Intuitively, it seems to me that the latter which causes distortion to front-view image should lead to larger potential performance loss.

for reference: https://github.com/OpenDriveLab/TopoNet/issues/1 or see description in A.2 Training Details/Input of the TopoNet paper.

wudongming97 commented 3 months ago

Hi @Wolfybox,

Yes. Our code has a different pre-processing pipeline compared to TopoNet. I would like to claim the reason for using it.

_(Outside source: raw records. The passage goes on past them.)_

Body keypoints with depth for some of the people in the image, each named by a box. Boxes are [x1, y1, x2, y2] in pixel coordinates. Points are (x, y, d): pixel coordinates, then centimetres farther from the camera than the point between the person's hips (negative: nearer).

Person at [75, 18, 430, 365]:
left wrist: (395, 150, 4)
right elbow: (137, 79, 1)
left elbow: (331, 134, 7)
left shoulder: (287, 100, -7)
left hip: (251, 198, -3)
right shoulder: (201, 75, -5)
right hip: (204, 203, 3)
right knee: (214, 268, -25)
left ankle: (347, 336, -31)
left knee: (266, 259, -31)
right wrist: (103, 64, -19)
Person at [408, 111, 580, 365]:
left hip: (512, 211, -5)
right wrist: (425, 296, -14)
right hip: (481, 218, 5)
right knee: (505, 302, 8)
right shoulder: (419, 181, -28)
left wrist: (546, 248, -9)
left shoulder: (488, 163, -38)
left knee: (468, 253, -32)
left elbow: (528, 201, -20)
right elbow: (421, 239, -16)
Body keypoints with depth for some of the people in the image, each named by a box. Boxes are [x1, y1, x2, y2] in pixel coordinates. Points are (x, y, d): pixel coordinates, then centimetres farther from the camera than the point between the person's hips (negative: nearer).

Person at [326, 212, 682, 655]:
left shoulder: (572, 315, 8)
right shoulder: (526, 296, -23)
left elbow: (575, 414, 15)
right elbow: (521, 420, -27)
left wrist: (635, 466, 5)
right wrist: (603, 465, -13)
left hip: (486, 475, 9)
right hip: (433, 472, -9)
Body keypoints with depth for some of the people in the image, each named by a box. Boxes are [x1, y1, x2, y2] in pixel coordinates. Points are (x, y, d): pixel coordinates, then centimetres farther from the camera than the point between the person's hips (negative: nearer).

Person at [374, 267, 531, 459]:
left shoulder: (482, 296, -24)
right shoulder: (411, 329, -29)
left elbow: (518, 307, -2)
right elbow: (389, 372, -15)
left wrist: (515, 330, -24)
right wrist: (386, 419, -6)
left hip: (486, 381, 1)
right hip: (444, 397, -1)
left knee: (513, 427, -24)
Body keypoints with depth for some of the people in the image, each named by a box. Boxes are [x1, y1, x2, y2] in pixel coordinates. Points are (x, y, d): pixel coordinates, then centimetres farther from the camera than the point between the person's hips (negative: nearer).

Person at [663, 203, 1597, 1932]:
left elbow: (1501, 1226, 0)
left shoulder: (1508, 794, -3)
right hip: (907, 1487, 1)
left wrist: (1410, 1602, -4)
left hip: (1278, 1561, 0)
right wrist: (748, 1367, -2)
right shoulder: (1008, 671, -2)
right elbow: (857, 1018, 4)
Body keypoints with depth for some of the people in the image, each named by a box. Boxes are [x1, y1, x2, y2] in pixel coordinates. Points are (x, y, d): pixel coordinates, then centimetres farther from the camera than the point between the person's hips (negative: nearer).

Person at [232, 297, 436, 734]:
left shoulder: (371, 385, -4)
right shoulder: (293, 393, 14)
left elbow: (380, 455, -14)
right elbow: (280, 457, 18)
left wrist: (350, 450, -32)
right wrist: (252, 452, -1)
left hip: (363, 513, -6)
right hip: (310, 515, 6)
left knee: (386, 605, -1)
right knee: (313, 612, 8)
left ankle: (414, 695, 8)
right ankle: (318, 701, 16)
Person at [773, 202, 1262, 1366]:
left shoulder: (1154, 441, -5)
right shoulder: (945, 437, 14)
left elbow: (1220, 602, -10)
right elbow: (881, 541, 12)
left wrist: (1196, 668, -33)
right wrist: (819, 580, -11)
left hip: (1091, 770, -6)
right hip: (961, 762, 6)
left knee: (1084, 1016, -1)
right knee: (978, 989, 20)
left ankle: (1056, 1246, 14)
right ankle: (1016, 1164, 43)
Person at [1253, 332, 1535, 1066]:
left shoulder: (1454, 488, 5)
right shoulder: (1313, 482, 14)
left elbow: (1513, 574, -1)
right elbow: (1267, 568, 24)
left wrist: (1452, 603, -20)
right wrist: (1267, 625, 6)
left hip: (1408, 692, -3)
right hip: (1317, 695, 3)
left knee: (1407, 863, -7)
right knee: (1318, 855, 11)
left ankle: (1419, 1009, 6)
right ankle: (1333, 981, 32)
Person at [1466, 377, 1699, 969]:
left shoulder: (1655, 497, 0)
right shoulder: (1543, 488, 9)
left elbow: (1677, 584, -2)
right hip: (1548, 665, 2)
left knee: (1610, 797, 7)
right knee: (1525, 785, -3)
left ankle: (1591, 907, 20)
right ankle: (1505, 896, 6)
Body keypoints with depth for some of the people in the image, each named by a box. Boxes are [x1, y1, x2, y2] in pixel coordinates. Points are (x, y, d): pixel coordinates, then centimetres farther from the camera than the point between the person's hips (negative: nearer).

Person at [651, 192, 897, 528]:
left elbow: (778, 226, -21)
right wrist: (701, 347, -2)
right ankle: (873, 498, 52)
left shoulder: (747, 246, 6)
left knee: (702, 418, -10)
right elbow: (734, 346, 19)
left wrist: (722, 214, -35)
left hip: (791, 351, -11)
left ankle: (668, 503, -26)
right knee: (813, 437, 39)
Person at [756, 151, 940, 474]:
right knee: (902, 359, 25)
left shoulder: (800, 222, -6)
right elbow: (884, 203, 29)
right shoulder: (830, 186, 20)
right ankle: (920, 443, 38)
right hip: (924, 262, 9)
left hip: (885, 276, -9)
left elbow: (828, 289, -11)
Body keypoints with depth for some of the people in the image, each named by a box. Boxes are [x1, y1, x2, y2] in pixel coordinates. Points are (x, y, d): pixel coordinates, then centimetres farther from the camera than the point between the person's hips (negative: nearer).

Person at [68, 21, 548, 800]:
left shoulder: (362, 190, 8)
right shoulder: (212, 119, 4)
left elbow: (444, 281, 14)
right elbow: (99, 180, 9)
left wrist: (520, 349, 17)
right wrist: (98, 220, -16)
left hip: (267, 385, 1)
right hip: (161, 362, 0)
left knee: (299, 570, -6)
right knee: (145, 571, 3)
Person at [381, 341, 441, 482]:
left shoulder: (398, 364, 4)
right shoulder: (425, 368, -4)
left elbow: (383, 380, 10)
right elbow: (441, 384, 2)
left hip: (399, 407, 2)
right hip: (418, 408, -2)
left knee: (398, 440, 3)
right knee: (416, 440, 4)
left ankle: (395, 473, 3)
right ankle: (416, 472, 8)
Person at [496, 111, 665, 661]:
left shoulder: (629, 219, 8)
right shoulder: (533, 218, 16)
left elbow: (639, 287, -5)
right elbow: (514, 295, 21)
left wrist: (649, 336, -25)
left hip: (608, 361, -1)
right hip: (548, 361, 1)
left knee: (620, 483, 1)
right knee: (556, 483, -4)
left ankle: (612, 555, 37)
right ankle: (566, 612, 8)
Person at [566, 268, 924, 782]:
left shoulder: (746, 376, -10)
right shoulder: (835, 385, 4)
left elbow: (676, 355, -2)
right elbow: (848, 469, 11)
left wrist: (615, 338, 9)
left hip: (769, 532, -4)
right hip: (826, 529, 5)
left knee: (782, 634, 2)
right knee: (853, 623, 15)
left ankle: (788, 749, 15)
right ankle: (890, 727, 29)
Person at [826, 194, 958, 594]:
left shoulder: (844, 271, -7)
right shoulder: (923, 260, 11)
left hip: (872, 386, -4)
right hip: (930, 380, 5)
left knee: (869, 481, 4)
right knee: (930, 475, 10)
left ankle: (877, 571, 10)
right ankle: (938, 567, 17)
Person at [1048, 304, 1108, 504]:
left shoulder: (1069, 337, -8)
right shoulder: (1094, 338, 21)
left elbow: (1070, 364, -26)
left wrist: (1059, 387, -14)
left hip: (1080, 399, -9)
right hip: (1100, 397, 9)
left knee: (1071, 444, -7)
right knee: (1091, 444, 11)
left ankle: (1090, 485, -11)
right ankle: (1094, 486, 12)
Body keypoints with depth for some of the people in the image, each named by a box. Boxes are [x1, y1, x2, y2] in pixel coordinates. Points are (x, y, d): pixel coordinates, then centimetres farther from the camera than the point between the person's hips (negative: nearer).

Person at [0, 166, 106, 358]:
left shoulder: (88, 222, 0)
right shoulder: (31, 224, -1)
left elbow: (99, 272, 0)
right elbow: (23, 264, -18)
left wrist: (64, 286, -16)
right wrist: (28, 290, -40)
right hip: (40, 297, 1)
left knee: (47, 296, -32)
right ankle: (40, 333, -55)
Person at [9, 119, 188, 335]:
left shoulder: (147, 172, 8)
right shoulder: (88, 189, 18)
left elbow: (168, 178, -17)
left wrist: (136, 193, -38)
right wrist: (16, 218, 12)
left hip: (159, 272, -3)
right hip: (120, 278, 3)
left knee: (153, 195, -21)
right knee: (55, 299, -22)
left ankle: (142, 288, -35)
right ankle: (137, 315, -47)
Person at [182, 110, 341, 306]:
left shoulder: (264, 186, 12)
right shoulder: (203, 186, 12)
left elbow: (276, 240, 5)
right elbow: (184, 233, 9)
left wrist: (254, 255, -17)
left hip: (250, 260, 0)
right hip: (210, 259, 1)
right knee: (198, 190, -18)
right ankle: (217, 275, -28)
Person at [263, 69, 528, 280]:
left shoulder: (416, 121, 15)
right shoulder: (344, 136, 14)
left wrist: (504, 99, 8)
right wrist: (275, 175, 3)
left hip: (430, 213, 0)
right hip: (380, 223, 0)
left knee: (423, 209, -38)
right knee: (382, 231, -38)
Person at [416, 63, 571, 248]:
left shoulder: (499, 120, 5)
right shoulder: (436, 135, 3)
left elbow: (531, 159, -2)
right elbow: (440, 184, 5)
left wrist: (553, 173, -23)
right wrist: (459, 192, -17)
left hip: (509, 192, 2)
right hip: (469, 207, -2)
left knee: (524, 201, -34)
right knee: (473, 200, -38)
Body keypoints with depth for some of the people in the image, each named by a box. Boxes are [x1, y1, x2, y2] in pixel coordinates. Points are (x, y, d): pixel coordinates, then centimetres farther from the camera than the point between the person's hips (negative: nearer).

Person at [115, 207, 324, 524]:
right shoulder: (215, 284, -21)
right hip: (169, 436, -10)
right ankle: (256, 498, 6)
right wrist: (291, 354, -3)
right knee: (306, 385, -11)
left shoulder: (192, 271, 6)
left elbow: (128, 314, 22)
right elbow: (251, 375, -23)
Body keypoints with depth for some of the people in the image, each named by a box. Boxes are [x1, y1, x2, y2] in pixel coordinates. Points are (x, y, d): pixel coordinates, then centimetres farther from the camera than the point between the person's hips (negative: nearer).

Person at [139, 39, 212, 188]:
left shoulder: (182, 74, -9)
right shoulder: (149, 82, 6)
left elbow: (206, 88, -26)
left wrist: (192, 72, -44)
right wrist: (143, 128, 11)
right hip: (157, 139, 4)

Our code sources from Openlane-V2 baseline https://github.com/OpenDriveLab/OpenLane-V2/blob/centerline/plugin/mmdet3d/configs/baseline.py#L112, where it directly resizes the front image.
We notice this choice may influence the object size, further leading to potential performance degradation. Thus, we designed a pre-processing pipeline to crop and resize the front image as you described. Surprisingly, its score is quite low and we gave up this solution.
As TopoNet is a concurrent work, we don't try its pre-processing pipeline. You can try it by yourself.

Wolfybox commented 3 months ago

Hi @Wolfybox,

Yes. Our code has a different pre-precessing pipeline compared to TopoNet. I would like to claim the reason for using it.

Our code sources from Openlane-V2 baseline https://github.com/OpenDriveLab/OpenLane-V2/blob/centerline/plugin/mmdet3d/configs/baseline.py#L112, where it directly resizes the front image.

We notice this choice may influence the object size, further leading to potential performance degradation. Thus, we designed a pre-precessing pipeline to crop and resize the front image as you described. Surprisingly, its score is quite low and we gave up this solution.

As TopoNet is a concurrent work, we don't try its pre-precessing pipeline. You can try it by yourself.

Thanks for your explanation, though it is kinda counterintuitive that the crop-and-resize strategy would lead to a lower score. BTW I found from diferent models that there are more than 3 distinct ways of pre-processing the front-view image.